• **Transcribed page contents**
————————

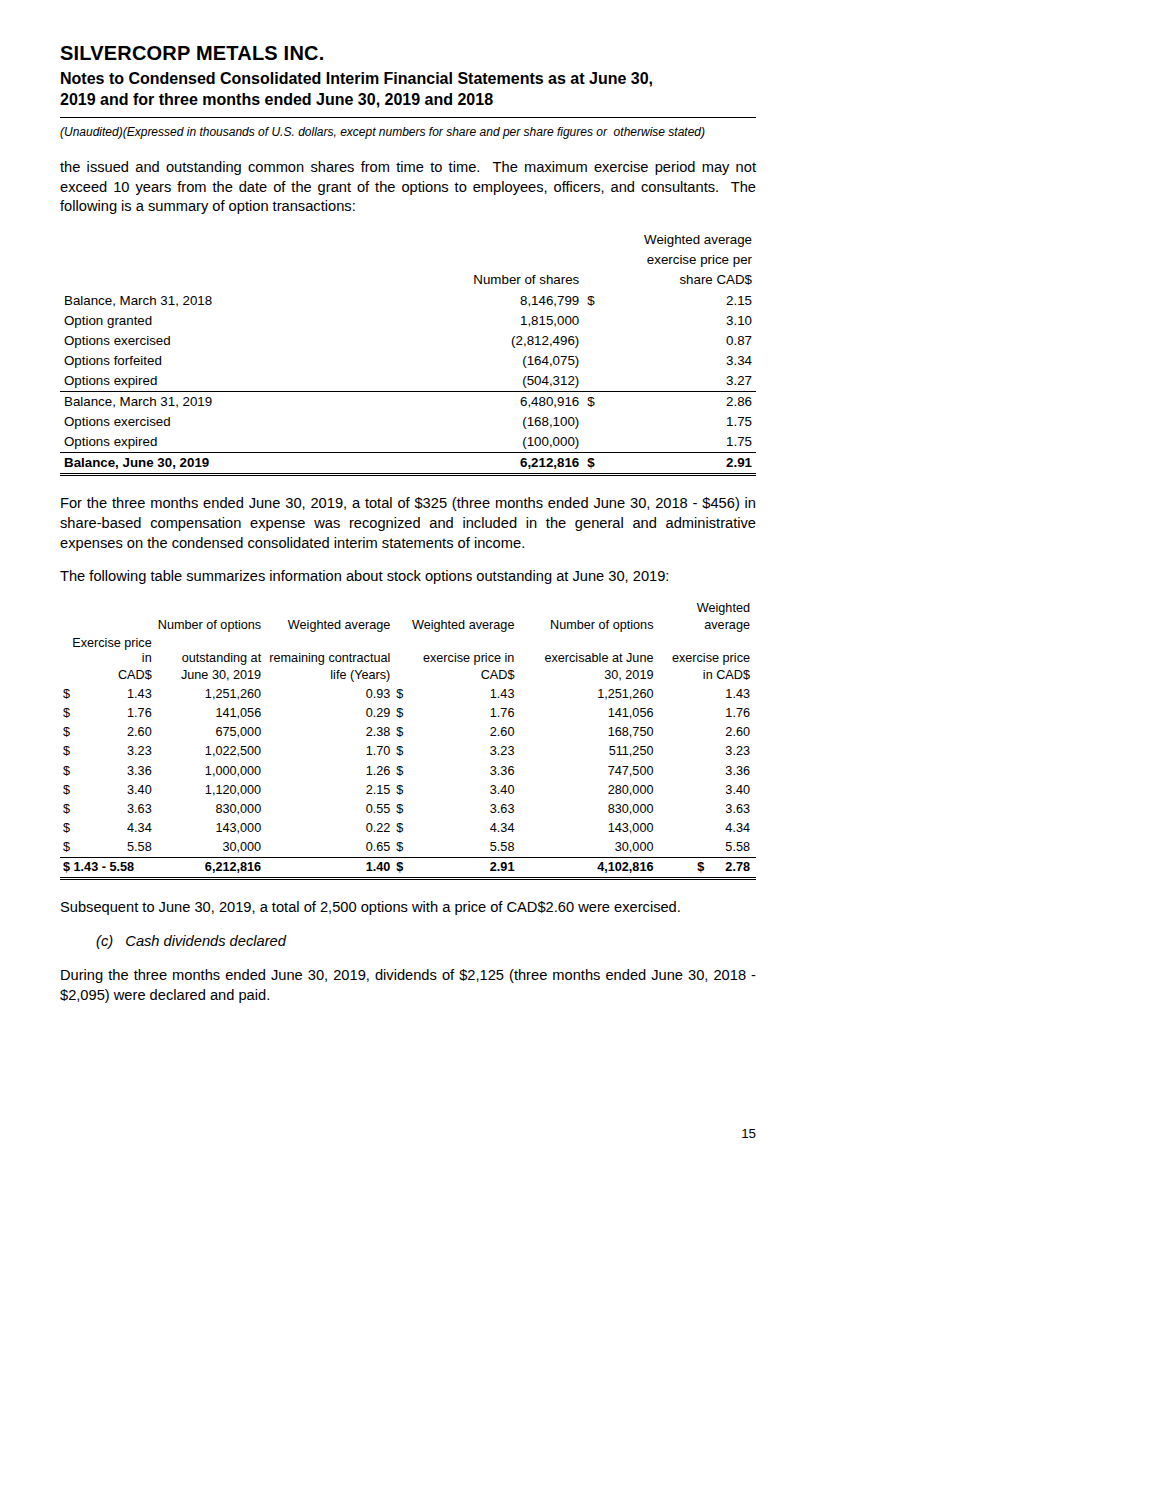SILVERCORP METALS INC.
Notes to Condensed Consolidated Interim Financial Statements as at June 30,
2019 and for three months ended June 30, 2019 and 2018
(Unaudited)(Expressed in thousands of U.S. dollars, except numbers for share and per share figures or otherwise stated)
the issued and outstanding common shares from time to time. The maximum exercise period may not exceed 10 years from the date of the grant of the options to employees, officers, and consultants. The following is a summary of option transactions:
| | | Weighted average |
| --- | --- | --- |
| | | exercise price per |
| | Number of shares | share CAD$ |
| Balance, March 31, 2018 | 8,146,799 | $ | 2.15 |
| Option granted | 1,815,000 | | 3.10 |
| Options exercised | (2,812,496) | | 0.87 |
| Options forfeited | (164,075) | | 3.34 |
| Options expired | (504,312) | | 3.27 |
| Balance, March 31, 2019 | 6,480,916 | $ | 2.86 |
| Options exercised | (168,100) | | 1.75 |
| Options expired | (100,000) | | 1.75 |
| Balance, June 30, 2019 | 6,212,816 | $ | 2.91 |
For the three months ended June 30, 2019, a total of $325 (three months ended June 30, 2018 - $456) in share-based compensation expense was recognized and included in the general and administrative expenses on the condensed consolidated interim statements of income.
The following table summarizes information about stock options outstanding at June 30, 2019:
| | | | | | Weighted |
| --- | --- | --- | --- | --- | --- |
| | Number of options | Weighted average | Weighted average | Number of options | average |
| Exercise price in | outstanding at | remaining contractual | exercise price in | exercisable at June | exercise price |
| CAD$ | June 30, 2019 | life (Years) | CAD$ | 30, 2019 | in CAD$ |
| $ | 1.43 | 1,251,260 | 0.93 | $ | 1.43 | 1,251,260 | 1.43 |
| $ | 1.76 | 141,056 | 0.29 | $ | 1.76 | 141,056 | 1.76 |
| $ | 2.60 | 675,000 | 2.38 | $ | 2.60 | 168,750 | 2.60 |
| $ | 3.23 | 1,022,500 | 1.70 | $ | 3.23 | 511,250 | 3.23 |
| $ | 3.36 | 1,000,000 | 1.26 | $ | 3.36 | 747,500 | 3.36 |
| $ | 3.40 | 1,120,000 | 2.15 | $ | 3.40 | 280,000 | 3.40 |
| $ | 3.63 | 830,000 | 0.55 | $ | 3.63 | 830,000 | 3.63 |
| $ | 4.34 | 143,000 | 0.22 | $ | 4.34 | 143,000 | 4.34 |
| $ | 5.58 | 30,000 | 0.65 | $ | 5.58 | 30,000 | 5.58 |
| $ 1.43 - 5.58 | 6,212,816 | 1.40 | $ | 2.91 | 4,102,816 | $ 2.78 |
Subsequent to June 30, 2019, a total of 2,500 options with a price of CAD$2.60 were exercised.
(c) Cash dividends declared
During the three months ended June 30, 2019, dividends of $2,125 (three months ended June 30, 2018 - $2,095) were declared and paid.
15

————————

Please copy the lines in the records above between the one holding "8,146,799 | $ | 2.15 |" and the one holding "6,212,816 | $ | 2.91 |", inclusive, exactly and with no other line.

• **EXPECTED OUTPUT**
| Balance, March 31, 2018 | 8,146,799 | $ | 2.15 |
| Option granted | 1,815,000 | | 3.10 |
| Options exercised | (2,812,496) | | 0.87 |
| Options forfeited | (164,075) | | 3.34 |
| Options expired | (504,312) | | 3.27 |
| Balance, March 31, 2019 | 6,480,916 | $ | 2.86 |
| Options exercised | (168,100) | | 1.75 |
| Options expired | (100,000) | | 1.75 |
| Balance, June 30, 2019 | 6,212,816 | $ | 2.91 |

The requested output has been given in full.